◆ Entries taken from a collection

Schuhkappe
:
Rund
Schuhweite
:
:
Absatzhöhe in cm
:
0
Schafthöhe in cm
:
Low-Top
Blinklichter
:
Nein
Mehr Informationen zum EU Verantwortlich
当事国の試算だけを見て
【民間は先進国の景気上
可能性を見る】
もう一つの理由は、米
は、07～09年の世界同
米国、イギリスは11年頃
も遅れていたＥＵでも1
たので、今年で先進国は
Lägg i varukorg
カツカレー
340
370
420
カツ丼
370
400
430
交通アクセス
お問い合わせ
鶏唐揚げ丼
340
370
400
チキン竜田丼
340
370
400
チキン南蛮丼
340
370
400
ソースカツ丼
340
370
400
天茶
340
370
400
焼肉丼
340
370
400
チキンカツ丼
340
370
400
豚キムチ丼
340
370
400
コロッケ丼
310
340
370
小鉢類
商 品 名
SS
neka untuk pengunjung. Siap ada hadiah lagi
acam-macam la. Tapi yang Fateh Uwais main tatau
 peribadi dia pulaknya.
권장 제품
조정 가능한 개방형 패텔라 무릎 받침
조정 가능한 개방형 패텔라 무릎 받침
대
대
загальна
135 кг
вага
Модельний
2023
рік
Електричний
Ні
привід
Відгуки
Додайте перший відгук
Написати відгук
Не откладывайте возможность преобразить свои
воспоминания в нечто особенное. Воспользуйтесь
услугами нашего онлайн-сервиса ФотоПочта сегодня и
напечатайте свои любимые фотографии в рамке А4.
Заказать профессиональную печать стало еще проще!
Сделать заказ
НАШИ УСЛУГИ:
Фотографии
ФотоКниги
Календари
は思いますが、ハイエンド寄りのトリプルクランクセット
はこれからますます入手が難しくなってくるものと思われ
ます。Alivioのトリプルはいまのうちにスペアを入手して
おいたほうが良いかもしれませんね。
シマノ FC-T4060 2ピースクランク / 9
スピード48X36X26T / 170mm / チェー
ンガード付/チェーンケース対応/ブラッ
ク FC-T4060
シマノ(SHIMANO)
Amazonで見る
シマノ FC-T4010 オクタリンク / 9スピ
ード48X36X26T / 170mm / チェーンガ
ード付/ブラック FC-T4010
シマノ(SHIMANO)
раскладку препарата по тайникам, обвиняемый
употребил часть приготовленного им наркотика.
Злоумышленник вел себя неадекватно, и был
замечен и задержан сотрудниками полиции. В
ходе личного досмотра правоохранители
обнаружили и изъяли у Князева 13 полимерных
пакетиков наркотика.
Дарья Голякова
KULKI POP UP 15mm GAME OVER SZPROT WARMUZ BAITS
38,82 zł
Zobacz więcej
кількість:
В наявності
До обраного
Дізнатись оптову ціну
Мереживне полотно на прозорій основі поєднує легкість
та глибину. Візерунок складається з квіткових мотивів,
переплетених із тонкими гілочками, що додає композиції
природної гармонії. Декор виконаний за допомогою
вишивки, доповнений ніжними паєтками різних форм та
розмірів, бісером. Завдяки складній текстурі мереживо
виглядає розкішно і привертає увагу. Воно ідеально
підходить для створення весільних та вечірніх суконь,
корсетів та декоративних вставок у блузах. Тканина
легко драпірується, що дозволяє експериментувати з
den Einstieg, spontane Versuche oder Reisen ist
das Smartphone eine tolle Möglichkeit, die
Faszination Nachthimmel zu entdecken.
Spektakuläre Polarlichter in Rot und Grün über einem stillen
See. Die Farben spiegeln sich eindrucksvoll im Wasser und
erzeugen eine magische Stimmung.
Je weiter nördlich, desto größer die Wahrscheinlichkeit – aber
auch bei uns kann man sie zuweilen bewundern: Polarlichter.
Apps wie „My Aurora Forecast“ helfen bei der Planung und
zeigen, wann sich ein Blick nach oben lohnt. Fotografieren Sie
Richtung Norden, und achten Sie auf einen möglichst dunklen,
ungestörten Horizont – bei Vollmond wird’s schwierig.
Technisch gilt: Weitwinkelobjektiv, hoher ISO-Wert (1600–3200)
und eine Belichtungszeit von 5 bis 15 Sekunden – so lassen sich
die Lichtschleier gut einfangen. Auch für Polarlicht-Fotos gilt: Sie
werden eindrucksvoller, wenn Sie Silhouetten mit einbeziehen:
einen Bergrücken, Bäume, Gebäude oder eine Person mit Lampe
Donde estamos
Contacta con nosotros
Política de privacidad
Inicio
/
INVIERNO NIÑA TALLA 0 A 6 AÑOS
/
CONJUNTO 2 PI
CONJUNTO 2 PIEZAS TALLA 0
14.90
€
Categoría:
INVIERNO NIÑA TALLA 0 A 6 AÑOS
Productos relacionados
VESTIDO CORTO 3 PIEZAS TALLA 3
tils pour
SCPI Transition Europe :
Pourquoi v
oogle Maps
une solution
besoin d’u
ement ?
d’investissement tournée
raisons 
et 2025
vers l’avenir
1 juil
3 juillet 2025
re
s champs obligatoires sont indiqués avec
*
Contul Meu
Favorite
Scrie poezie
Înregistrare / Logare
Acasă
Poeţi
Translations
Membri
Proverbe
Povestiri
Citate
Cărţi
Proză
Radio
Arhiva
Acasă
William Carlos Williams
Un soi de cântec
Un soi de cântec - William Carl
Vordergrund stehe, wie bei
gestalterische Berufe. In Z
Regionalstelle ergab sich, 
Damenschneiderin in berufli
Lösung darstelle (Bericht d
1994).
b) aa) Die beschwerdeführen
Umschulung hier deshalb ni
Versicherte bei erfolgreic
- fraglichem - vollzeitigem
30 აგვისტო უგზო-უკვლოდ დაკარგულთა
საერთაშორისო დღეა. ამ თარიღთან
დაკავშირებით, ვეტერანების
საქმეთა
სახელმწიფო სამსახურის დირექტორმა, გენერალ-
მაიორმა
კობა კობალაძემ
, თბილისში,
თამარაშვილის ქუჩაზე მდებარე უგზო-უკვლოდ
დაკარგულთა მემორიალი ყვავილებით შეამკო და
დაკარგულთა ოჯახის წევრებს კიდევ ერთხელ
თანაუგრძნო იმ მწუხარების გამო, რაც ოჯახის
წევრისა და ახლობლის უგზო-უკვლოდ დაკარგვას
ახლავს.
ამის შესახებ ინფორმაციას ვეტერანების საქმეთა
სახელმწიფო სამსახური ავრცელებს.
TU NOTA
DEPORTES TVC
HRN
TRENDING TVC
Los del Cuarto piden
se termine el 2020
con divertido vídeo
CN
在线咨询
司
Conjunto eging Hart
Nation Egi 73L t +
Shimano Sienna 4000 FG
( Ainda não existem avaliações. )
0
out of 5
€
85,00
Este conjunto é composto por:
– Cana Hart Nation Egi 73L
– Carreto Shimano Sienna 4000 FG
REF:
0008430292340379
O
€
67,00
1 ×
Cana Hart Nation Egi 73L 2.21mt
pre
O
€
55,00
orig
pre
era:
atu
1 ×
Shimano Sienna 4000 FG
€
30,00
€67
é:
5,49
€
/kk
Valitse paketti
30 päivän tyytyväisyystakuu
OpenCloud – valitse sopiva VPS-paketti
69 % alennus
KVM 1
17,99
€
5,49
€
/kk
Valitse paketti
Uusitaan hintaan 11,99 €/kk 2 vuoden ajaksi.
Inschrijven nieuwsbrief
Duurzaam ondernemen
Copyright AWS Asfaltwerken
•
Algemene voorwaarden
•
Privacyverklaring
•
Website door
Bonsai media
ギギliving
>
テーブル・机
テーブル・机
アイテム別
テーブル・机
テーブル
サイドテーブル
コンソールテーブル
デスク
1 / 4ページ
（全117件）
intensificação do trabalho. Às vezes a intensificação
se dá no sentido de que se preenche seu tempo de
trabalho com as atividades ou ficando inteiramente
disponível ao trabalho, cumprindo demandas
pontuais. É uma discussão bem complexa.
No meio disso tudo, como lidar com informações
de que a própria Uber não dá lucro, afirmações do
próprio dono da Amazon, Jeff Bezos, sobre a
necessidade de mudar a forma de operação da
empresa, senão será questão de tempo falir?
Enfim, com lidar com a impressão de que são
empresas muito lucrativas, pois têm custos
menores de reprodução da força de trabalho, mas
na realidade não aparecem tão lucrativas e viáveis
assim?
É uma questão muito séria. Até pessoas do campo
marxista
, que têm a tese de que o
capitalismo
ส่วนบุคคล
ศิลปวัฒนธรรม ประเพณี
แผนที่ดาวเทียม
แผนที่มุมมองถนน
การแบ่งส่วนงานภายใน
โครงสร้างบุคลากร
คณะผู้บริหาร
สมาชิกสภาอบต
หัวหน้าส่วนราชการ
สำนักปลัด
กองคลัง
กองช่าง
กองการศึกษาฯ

◆ GOAL OF THE EXERCISE
Look back at the data above. Transcribe exactly the lines starting at the line that contains "Uusitaan hintaan 11,99 €/kk 2 vuoden ajaksi." and ending at the line that contains "se dá no sentido".

◆ RESULT
Uusitaan hintaan 11,99 €/kk 2 vuoden ajaksi.
Inschrijven nieuwsbrief
Duurzaam ondernemen
Copyright AWS Asfaltwerken
•
Algemene voorwaarden
•
Privacyverklaring
•
Website door
Bonsai media
ギギliving
>
テーブル・机
テーブル・机
アイテム別
テーブル・机
テーブル
サイドテーブル
コンソールテーブル
デスク
1 / 4ページ
（全117件）
intensificação do trabalho. Às vezes a intensificação
se dá no sentido de que se preenche seu tempo de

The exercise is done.